# hotspot shield, wtf is it doing.



## foxmusk (Nov 24, 2009)

okay, so i downloaded Hotspot shield so i could bypass the school filter for a project i was working on. and, i like it so i'm keeping it. but, what is this thing it's doing?

http://i47.tinypic.com/oavogl.jpg

that long line of bars to the left of the words HOTSPOT SHIELD. they're slowly getting longer and pushing things to the right.

can i clear them?


----------



## Azbulldog (Nov 24, 2009)

If they're anything like the separators for bookmarks, you should be able to right click them and click delete. That could take a minute or two though.


----------



## foxmusk (Nov 24, 2009)

no, you can't click them. :c


----------



## ToeClaws (Nov 24, 2009)

Does your school not already provide a secure network for you?  Pretty lame that you have to resort to that sorta thing. :/  I also question the validity of it - yes having encrypted traffic is best, but do you trust the people who are managing the other end?  Seems fishy that people would just offer that service for nothing. :/


----------



## LotsOfNothing (Nov 24, 2009)

Well you're obviously using Windurr's Vista.  That's a big problem.


----------



## foxmusk (Nov 25, 2009)

ToeClaws said:


> Does your school not already provide a secure network for you?  Pretty lame that you have to resort to that sorta thing. :/  I also question the validity of it - yes having encrypted traffic is best, but do you trust the people who are managing the other end?  Seems fishy that people would just offer that service for nothing. :/



it's to get around the block :v you can't access, like, ANY website with a school block.

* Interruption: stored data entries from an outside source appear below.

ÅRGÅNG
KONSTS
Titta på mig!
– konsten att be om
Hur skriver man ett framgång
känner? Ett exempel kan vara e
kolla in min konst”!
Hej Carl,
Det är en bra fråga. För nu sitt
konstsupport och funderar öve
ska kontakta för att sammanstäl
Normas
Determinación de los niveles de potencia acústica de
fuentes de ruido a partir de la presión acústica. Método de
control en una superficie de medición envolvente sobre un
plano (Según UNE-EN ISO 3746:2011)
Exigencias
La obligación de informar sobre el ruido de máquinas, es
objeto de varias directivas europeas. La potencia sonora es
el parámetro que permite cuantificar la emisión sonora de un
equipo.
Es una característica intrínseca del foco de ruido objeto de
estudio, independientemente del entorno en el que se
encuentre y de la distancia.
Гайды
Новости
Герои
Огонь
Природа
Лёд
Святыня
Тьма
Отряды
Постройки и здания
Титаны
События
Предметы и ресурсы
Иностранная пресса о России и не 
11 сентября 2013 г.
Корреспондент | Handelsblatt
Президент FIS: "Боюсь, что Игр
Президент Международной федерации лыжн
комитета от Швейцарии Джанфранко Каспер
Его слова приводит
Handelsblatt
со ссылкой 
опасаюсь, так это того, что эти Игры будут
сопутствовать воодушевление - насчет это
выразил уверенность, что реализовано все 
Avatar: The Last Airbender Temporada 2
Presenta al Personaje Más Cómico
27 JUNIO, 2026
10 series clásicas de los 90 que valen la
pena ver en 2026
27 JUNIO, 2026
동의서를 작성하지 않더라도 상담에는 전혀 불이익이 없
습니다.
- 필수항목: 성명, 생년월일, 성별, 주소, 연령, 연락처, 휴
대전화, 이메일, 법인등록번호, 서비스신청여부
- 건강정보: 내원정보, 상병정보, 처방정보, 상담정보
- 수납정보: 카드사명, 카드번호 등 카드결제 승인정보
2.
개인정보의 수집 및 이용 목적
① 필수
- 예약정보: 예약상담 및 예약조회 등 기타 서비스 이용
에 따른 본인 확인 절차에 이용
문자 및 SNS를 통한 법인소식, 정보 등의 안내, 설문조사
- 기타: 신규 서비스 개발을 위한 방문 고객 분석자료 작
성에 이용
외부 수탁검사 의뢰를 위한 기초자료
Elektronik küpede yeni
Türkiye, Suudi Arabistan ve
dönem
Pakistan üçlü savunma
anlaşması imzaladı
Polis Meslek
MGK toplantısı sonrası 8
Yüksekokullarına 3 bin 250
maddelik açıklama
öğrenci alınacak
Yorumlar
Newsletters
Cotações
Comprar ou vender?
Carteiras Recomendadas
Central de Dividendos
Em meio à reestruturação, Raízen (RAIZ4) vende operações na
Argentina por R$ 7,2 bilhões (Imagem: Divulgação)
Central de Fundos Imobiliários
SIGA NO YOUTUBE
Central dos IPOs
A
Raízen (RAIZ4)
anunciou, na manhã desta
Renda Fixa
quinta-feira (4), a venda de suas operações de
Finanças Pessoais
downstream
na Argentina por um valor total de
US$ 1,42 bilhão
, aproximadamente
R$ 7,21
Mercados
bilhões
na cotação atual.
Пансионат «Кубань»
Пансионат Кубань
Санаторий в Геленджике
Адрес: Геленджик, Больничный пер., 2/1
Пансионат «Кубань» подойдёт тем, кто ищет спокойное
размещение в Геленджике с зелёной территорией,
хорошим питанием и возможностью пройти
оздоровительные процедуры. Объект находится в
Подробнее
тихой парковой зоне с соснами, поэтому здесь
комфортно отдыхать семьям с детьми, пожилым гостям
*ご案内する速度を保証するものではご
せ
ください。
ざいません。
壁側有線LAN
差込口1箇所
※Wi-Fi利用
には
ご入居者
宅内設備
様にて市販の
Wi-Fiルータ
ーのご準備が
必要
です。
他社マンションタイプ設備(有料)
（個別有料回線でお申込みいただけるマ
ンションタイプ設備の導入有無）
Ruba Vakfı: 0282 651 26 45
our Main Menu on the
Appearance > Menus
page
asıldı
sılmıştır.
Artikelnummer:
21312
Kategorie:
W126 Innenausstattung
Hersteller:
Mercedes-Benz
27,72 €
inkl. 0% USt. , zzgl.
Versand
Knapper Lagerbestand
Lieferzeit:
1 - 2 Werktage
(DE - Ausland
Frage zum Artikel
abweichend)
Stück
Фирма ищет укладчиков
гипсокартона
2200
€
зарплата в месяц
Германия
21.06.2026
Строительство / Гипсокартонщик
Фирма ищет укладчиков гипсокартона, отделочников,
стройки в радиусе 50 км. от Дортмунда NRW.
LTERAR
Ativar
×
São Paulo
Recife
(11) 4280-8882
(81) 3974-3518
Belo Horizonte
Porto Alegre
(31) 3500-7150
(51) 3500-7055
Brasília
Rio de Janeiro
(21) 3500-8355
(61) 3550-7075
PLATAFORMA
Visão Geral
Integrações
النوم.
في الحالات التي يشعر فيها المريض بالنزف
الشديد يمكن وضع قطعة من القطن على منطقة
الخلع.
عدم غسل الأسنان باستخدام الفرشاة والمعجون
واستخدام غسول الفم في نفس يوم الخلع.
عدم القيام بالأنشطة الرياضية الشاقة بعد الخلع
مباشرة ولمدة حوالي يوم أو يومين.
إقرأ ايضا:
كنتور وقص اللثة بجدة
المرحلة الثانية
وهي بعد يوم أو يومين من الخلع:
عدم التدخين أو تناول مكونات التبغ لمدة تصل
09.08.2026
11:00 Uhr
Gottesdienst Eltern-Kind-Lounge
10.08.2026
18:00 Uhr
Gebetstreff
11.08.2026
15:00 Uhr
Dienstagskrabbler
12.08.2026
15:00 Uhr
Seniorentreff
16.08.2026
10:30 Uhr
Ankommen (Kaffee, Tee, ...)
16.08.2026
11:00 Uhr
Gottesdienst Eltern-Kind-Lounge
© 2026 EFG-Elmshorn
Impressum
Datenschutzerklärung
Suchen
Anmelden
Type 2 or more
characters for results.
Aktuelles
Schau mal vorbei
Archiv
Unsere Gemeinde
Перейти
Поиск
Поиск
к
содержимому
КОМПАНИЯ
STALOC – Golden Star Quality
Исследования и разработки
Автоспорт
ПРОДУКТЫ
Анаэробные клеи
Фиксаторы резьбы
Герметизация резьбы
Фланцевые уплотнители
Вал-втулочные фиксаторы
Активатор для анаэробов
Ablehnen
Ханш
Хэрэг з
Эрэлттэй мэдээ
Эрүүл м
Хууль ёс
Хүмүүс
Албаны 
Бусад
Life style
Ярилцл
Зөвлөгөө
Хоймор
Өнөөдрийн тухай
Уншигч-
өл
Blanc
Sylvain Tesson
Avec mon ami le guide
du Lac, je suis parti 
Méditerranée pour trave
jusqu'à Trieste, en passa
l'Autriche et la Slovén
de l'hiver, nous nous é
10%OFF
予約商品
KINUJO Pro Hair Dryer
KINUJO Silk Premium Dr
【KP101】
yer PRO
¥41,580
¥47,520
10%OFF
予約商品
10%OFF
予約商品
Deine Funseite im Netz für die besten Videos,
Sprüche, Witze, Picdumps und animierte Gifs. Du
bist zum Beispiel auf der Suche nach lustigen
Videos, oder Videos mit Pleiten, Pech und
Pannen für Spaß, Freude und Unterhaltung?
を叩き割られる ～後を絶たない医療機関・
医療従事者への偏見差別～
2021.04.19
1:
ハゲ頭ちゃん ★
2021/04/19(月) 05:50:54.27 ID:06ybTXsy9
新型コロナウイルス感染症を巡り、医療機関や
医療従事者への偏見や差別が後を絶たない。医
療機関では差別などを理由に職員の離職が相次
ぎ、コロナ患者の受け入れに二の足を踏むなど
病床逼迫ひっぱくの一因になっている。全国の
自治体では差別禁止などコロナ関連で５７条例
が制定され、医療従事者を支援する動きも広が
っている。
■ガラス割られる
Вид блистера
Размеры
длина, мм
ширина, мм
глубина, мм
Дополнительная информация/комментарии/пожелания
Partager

except furaffinity. it's...strangely not blocked...


----------



## ToeClaws (Nov 25, 2009)

HarleyParanoia said:


> it's to get around the block :v you can't access, like, ANY website with a school block.
> 
> except furaffinity. it's...strangely not blocked...



Wow... again, kinda odd - I work at a major Canadian university, and the policy here is to _*not*_ block site access.  We don't believe in censoring the web.  Sad that you have to resort to such tactics. :/


----------



## Irreverent (Nov 25, 2009)

HarleyParanoia said:


> it's to get around the block :v you can't access, like, ANY website with a school block.
> 
> except furaffinity. it's...strangely not blocked...



e68.com rates the *.furaffinity.net domain as a porn site by default.  Therefore, someone on your school's admin team or IT team is a furry.


----------



## ToeClaws (Nov 25, 2009)

Irreverent said:


> e68.com rates the *.furaffinity.net domain as a porn site by default.  Therefore, someone on your school's admin team or IT team is a furry.



Psh... since when are high-ranking network security people furries?  Oh... wait...


----------



## Hottigress (Nov 26, 2009)

I'm all for porn ^^


----------



## foxmusk (Nov 26, 2009)

i'm all for porn too, but i still need to get other things too :v


----------